DFS Legalization Bill Introduced in Ohio Senate

In 2016, Ohio found itself in its usual spot as an important state in the United States’ presidential election. In 2017, it looks like Ohio could be the crossroads of the newest daily fantasy sports battle. Last Wednesday, a bill was introduced in the Ohio State Senate that would legalize and regulate daily fantasy sports contests.

The bill, SB 375, is sponsored by state Senators Dave Burke and Cliff Hite. As stated in the measure’s sentence-long summary, it would amend the state’s current gambling law to “to grant the Ohio Casino Control Commission the authority to regulate fantasy contests and to exempt fantasy contests from the gambling laws.”

The fantasy sports highlights begin at the end of page 9 of the 18-page bill. The legislation defines a “fantasy contest” much like we have seen it done before on both the state and federal level (federal definition coming in the UIGEA):

(1) The value of all prizes and awards offered to winning fantasy contest players is established and made known to the players in advance of the contest.

(2) All winning outcomes reflect the relative knowledge and skill of the fantasy contest players and are determined predominantly by accumulated statistical results of the performance of managing rosters of athletes whose performance directly corresponds with the actual performance of athletes in professional sports competitions.

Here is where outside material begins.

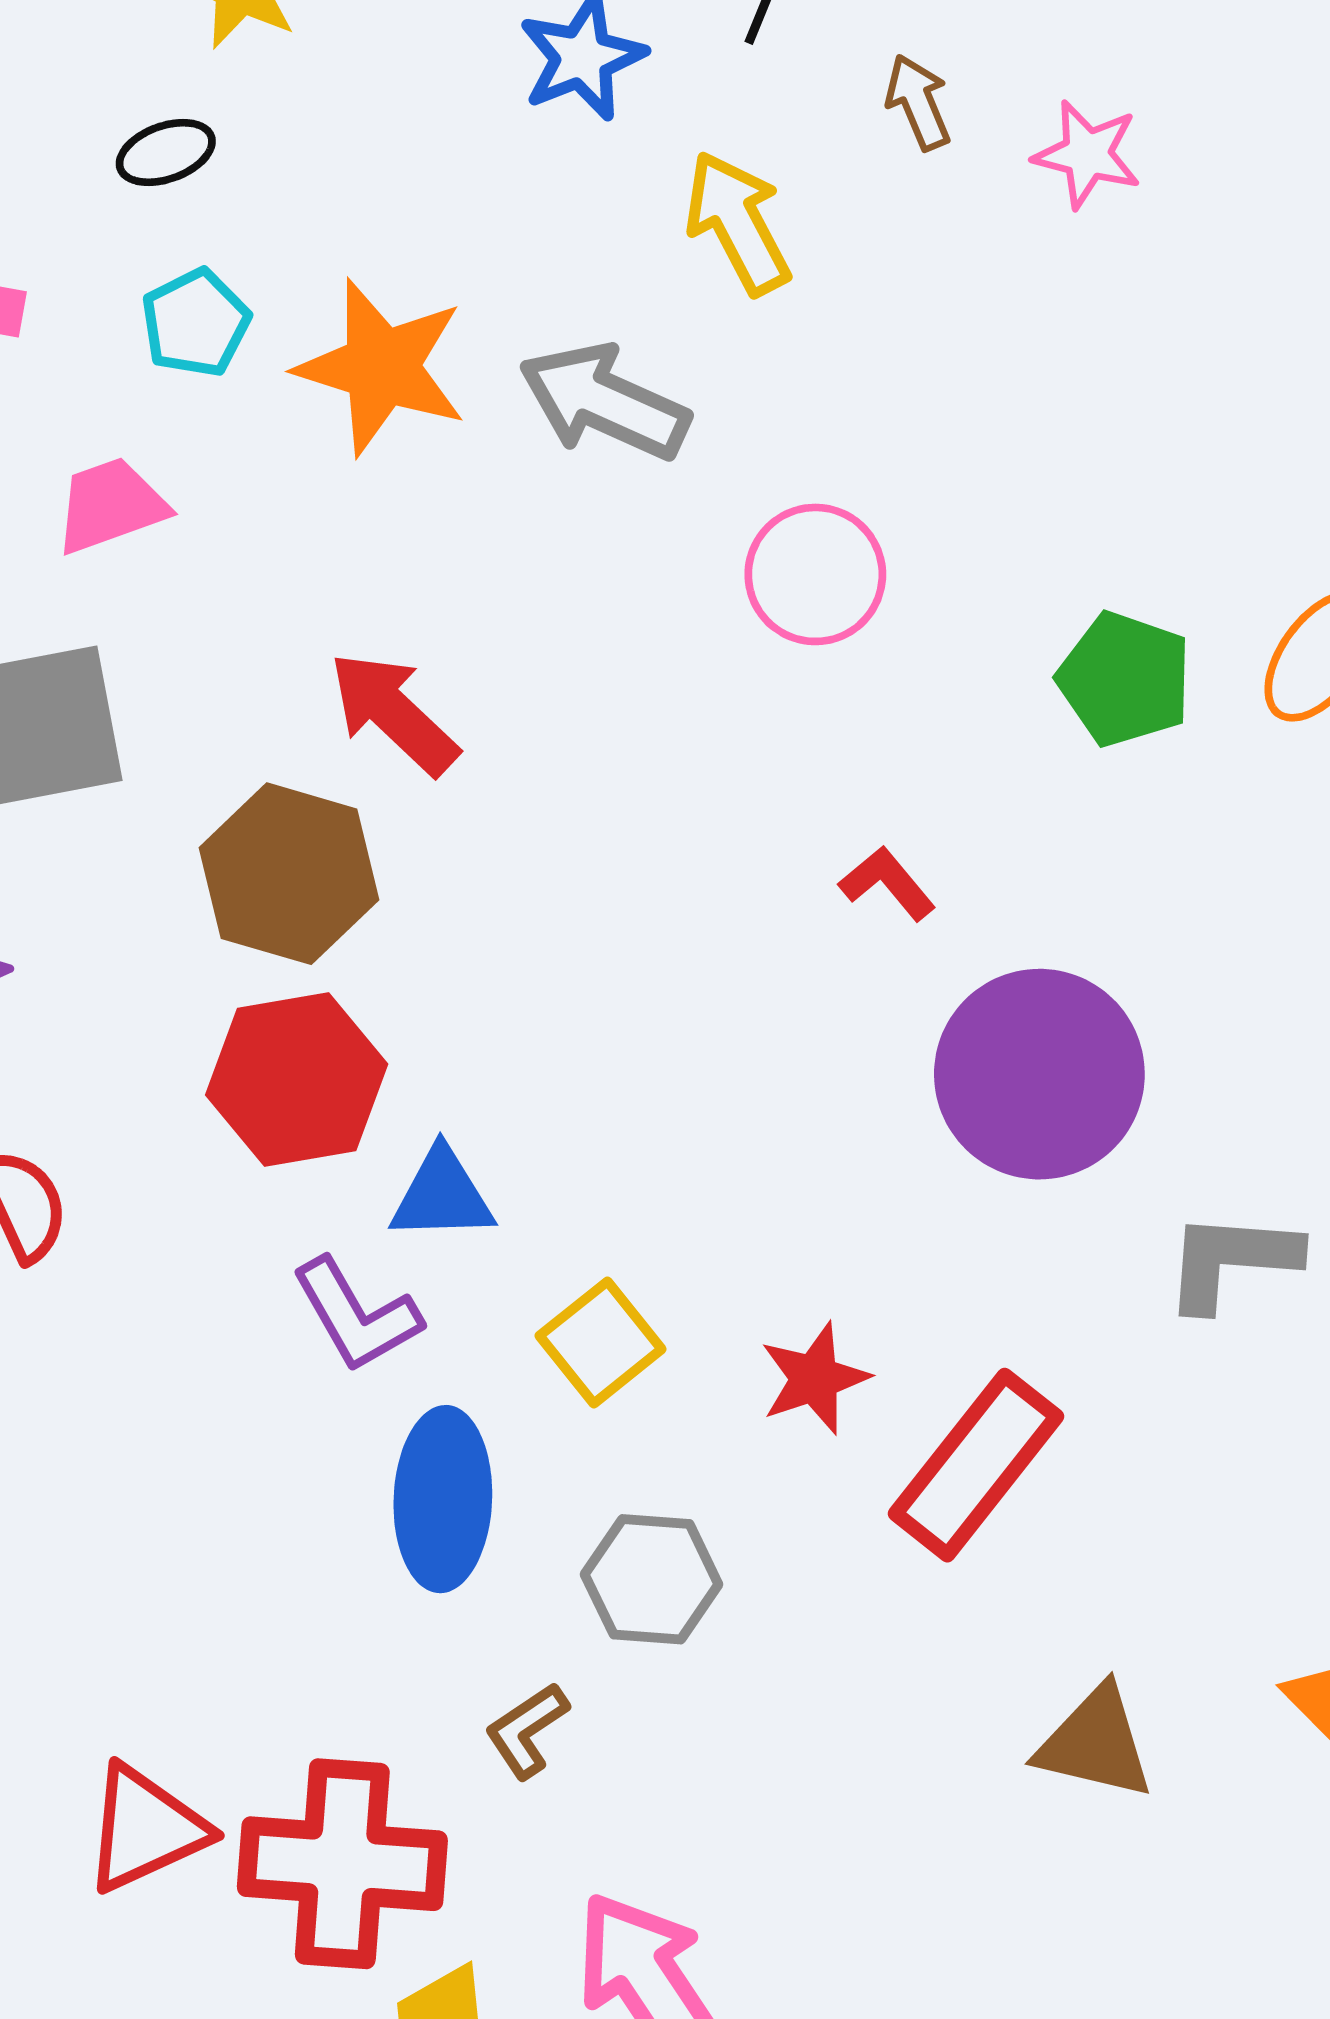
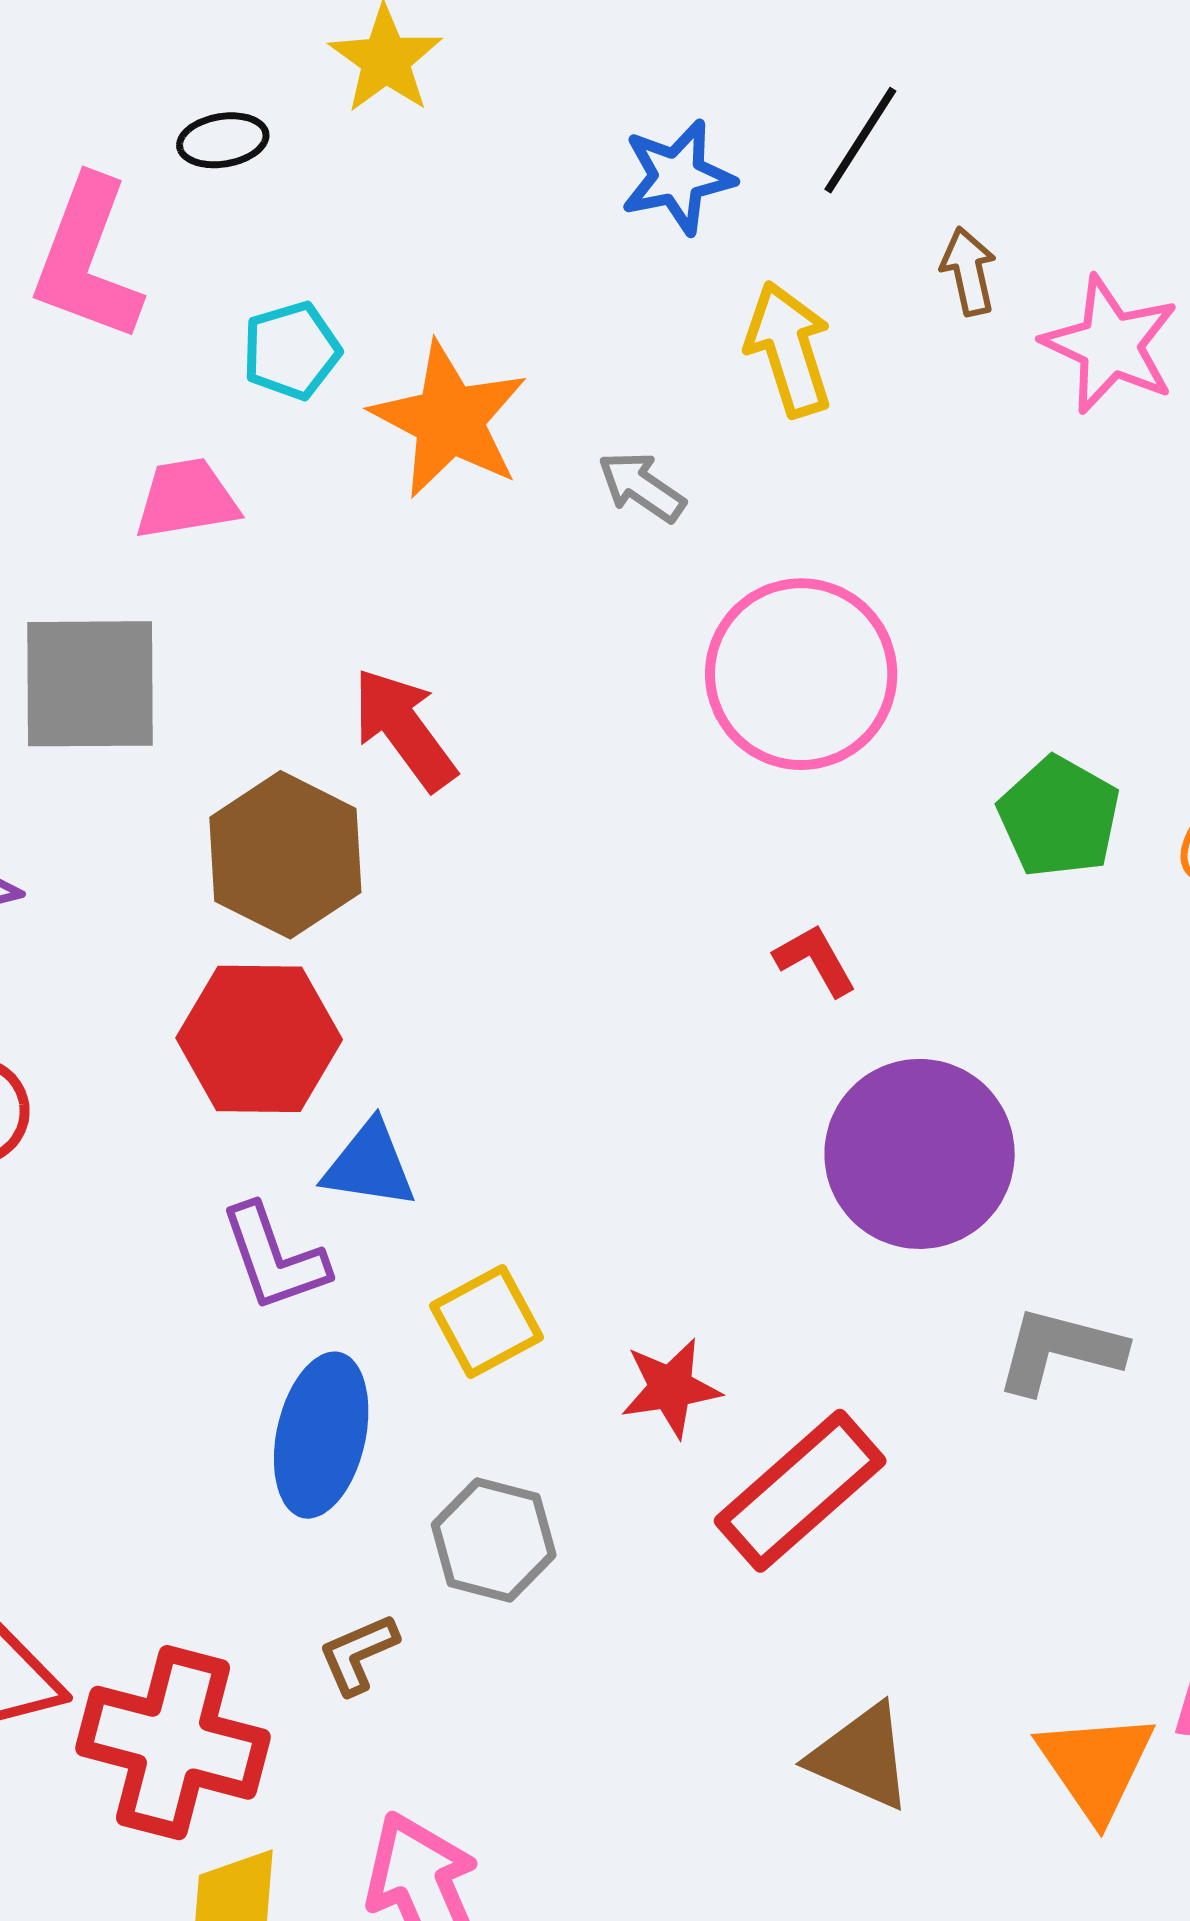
black ellipse: (166, 152) -> (223, 140), moved
pink star: (1087, 154) -> (1110, 345), size x1.4
gray arrow: (604, 402) -> (641, 487), size x0.6
pink circle: (815, 574) -> (801, 674), size x1.5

(3) Winning outcomes are not based on randomized or historical events, or on the score, point spread, or any performance of any single actual team or combination of teams or solely on any single performance of an individual athlete or player in any single actual event.

SB 375 prescribes an initial license fee of $30,000 and a renewal fee, payable every three years, of $30,000. It also prohibits the following people from playing in fantasy contests:

  • employees of a fantasy contest operator or relatives of employees in the same household (from playing on the specific site)
  • athletes or referees who actually play in the real-life games
  • people under 18-years of age
  • people in states that explicitly prohibit fantasy sports
  • those who wish to self-ban themselves from fantasy contests

OhioThe Ohio Casino Control Commission can also set rules to define who is considered a “beginning” fantasy player and who is a “highly experienced” player, definitions that one assumes would be used by the fantasy operators to mark highly experienced players in the contest lobbies so they are easily identifiable (and therefore can’t sneak up on a novice player) and to offer contests just for beginning players.

The commission, while given the leeway to dictate many rules of Ohio’s fantasy industry, would not be permitted to actually make the rules about how points are actually calculated in a fantasy contests. Rules pertaining to fantasy scoring will be up to operators, as they should, and as nobody would otherwise expect.

Also interesting is that the legislation would prohibit the use of scripts on fantasy sites unless those scripts are made available to everyone.

In a press release, Senator Burke said, “Our legislation creates state-level consumer protections for the growing number of Ohioans participating in these contests and achieves my goals for allowing Ohioans to continue to do so. This provides common sense transparency and protections for consumers.”

Burke’s and Hite’s bill stands in contrast to SB 356, introduced by Senator Bill Coley in September, which looks to classify fantasy sports contests as “schemes of chance.” It goes on to further define a “fantasy sports contest” as:

….any game or contest conducted in which an entry fee is charged, a prize is awarded, less than one hundred percent of the entry fees for a fantasy sports contest is awarded as a prize to a player or players, and the outcome is dependent, in whole or in part, upon the accumulated statistical performance of an athlete or team of athletes in a sporting event.

Such a contest would be illegal. And since fantasy operators traditionally take a piece of each entry fee, sites like DraftKings and FanDuel would not be permitted in Ohio should SB 356 become law.

In a press conference to introduce the bill, Coley said, “”When you’re taking a rake off the top, you’re breaking the law and you need to stop doing that in the state of Ohio.”

In article about Coley and his bill, Cincinnati.com wrote that Coley said he isn’t aiming to ban all daily fantasy sports, but that doesn’t make much sense. If he is being truthful, it would mean that his approved daily fantasy sites would somehow have to operate without reliable means of profit. Paying out 100 percent of participants’ entry fees as prizes doesn’t exactly sound realistic.